(YOUR INSTRUCTIONS) Leave out the pictures and repeat the entries below verbatim.

(DATA RECORDS Opens)

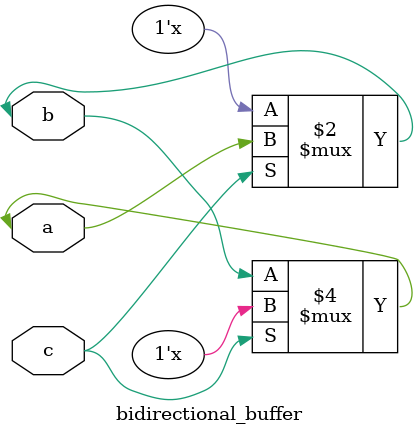
<source format=v>
module bidirectional_buffer(a,b,c);
input c;
inout b,a;
assign b=(c==1)?a:1'bz;
assign a=(c==0)?b:1'bz;
endmodule

</source>
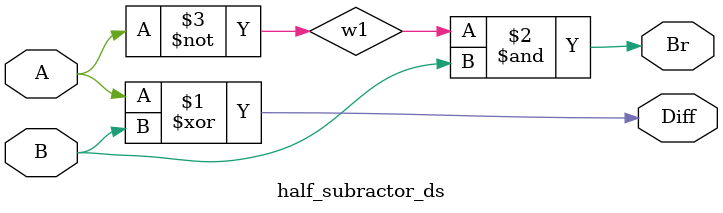
<source format=v>
module half_subractor_ds(input A, B,
		    output Diff, Br);

	wire w1;
	not g0( w1, A);
	xor g1(Diff, A, B);
	and g2(Br, w1, B);

endmodule

 

</source>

(DATA RECORDS Closes)

(RESULT OF THE TASK)
<source format=v>
module bidirectional_buffer(a,b,c);
input c;
inout b,a;
assign b=(c==1)?a:1'bz;
assign a=(c==0)?b:1'bz;
endmodule

</source>
<source format=v>
module half_subractor_ds(input A, B,
		    output Diff, Br);

	wire w1;
	not g0( w1, A);
	xor g1(Diff, A, B);
	and g2(Br, w1, B);

endmodule

 

</source>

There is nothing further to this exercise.